Identified as the Servant of the
Lord at his baptism, Jesus came to be the suffering Servant. He came to redeem
you from your sins. Just after again
predicting his passion, our Lord went on to say, “You know that the rulers of
the Gentiles lord it over them, and their great ones exercise authority over
them. It shall not be so among you. But whoever would be great among you must
be your servant, and whoever would be first among you must be your slave, even
as the Son of Man came not to be served but to serve, and to give his life as a
ransom for many.”
Jesus went to Jerusalem that final
time to serve you. He went to free you
from sin – to give you forgiveness for all those times you prove to be a
failure and a fraud. Matthew and the
Gospel writers focus on this one week because it is the most important week in
the history of the world. It is in fact
the most important week in your life, because through baptism the saving
suffering and death of Christ’s passion have become yours. As Paul told the
Romans, “Do you not know that all of us who have been baptized into Christ
Jesus were baptized into his death? We were buried therefore with him by
baptism into death, in order that, just as Christ was raised from the dead by
the glory of the Father, we too might walk in newness of life.”
The events of this week have freed
you from sin. Clothed with Christ in
your baptism, when God looks at you he now sees a saint. He sees not your sin, but instead what Christ
has done for you in order to win forgiveness. And so already now you know the
verdict of the Last Day. It will be:
innocent, not guilty.
This is the most important week in
the history of the world. This is the most important week in your life. And so
this week we pause. We stop our normal
schedule. And we come to church. We come to church for the Triduum – the one
service the runs over the course of three days.
We gather on Maundy Thursday to hear about our Lord’s example of loving
service as he washed his disciples’ feet.

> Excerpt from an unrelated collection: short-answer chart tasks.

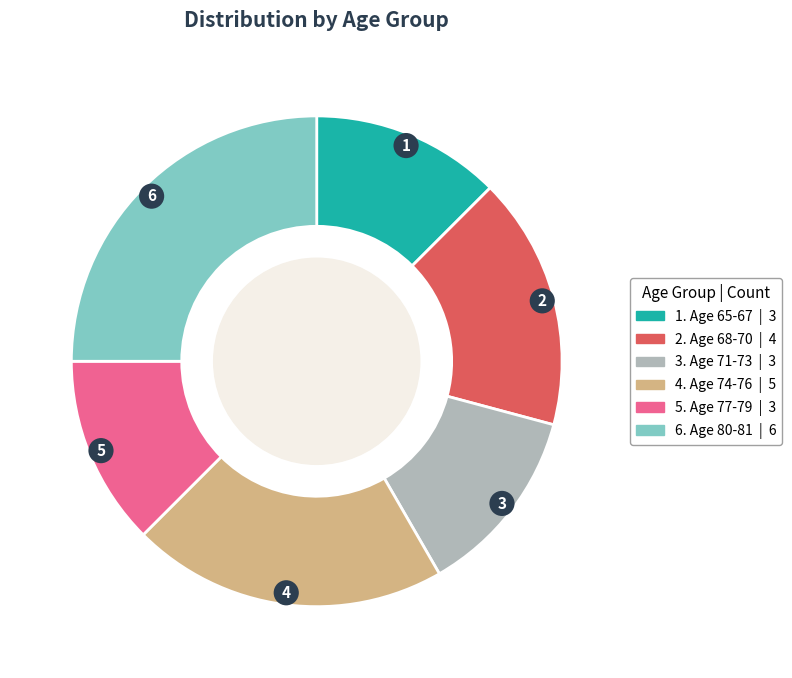

Count the number of slices in the pie.

6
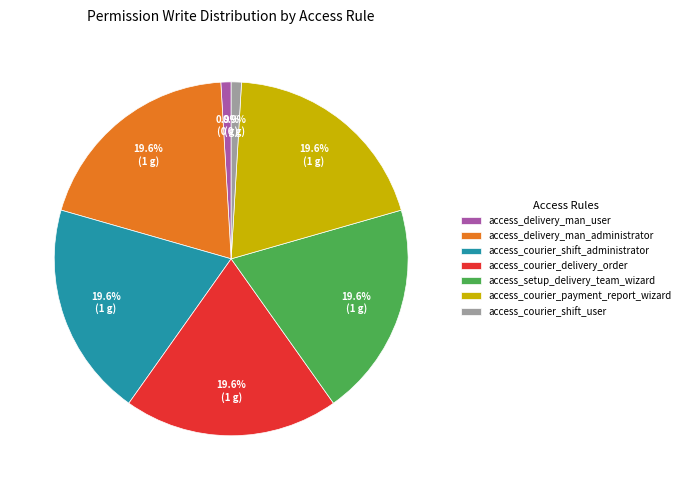

To the nearest percent, what portion does access_courier_delivery_order represent?

20%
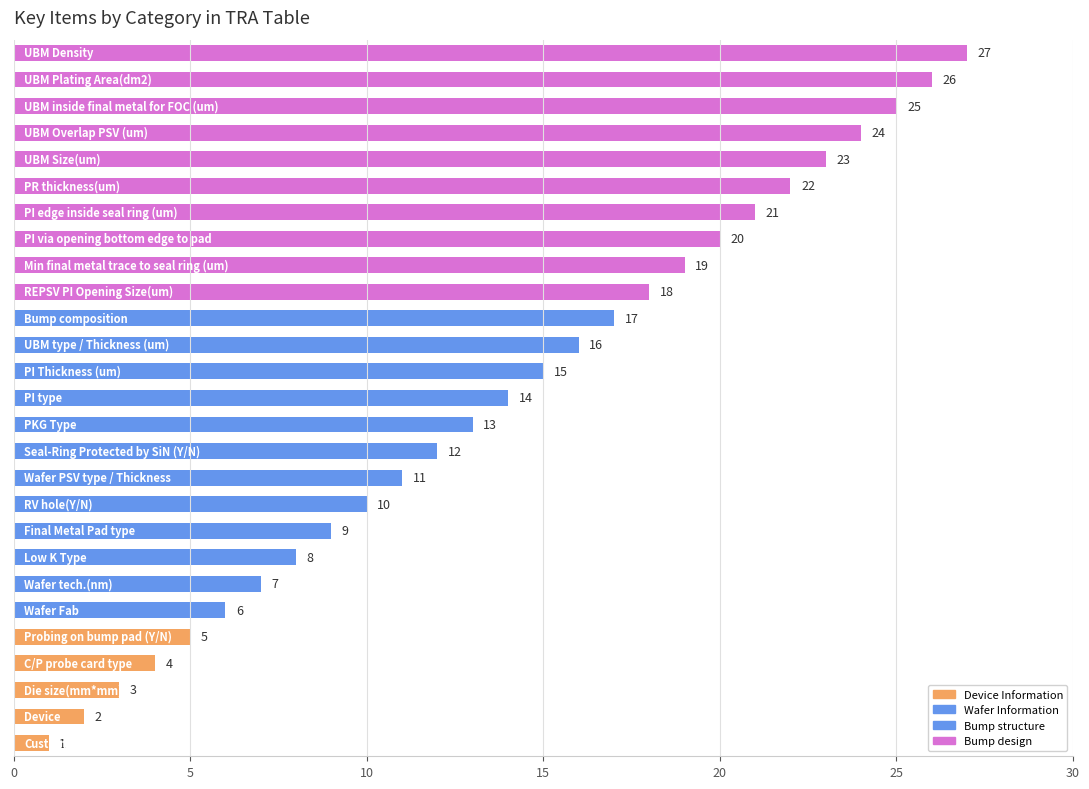

What is the sum of all values?

378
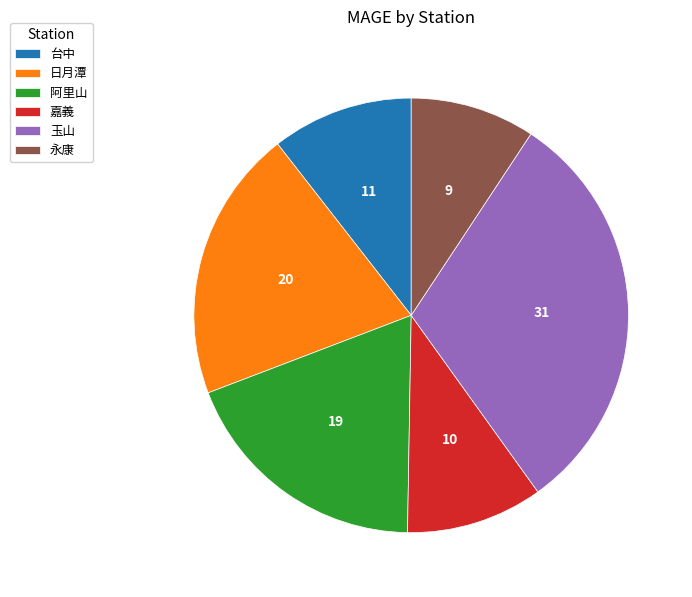

What is the ratio of the value at 台中 to the value at 阿里山?

0.6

We hear again about the setting – the night in which he was betrayed -
in which Jesus instituted the Sacrament of his true body and blood, given and
shed for you. On Good Friday we gather
to hear of our Lord’s death as he was pierced for our transgressions and
crushed for our iniquities and then placed in a tomb.

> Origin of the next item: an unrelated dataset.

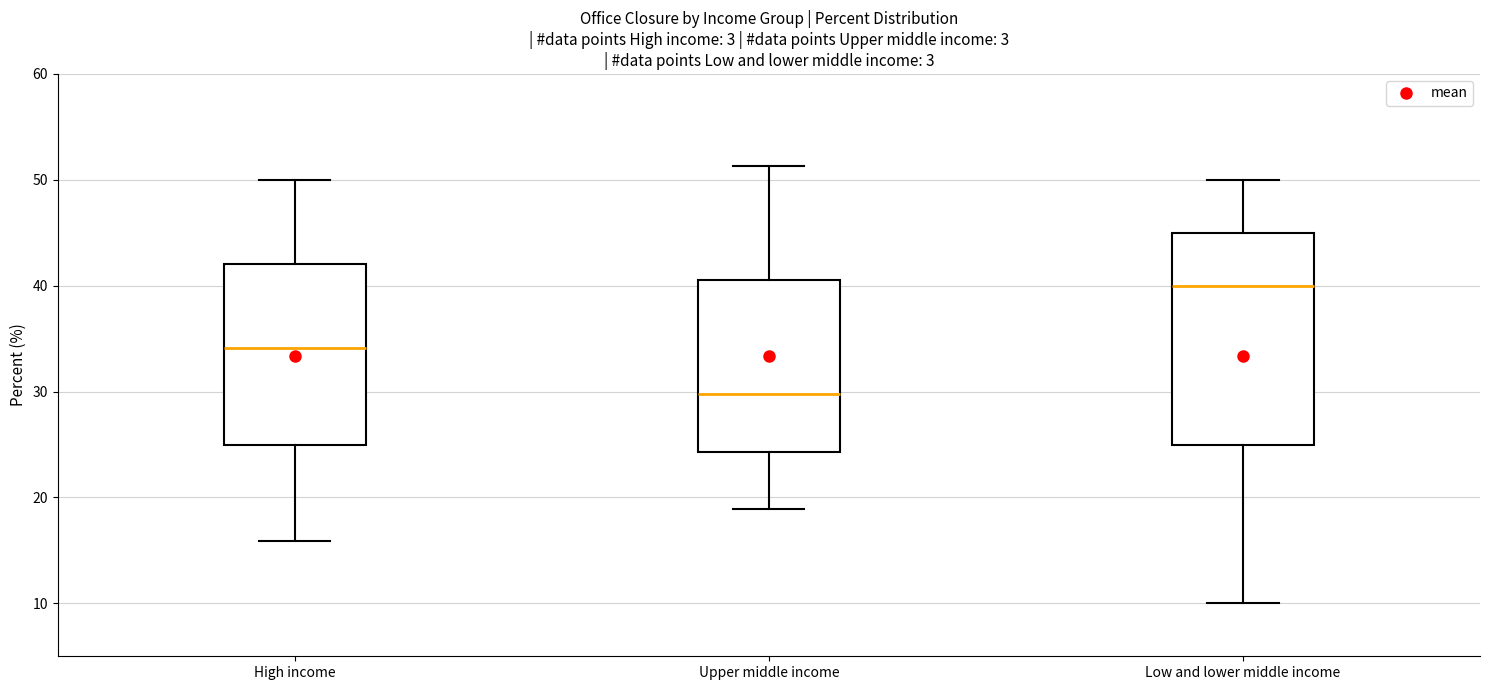

Where does the upper whisker of the box for High income end on the y-axis? The values are not printed on the chart, so give them approximately, as read against the axis.

50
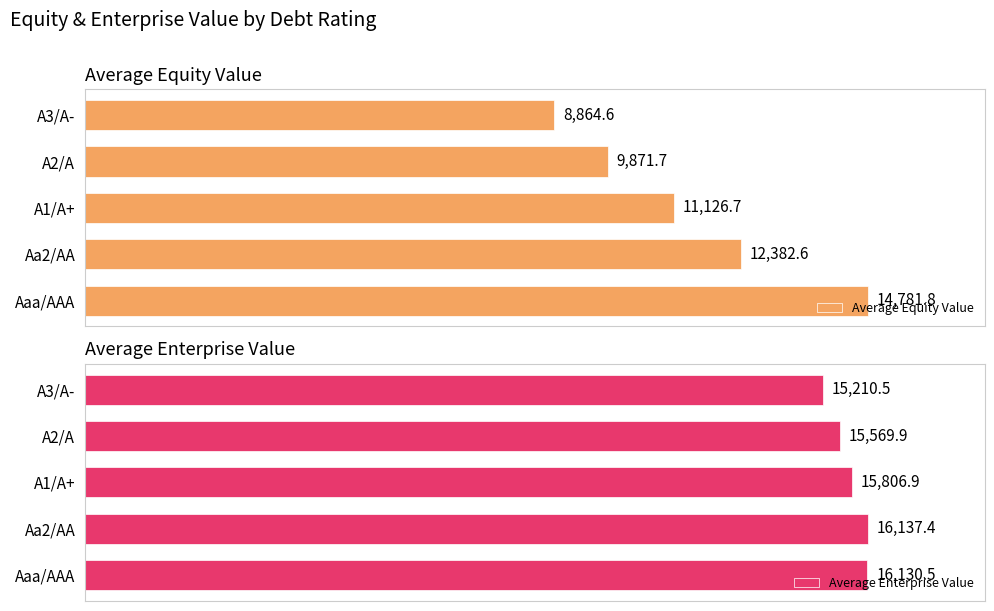

At which label does Average Enterprise Value reach its minimum?

A3/A-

And then on the evening of Holy
Saturday we gather for the Vigil of Easter.
On Saturday Christ was buried in the tomb, and in this service which has
so many ties to baptism, we remember that we were buried with Christ through
baptism. Yet sundown on Saturday is also
the beginning of Easter. As he had told
his disciples, Jesus did not remain dead.
Instead he rose from the dead and because of our baptism into Christ we
know that we will be raised too.
Where it is possible, this year make
Holy Week a priority. Make the services
of Holy Week a priority. Come to the services of the Triduum. Come in remembrance of all that your Lord has
done for you and receive the forgiveness he gives. After all, this is the most important week in
history of the world. And it is the most important week in your life.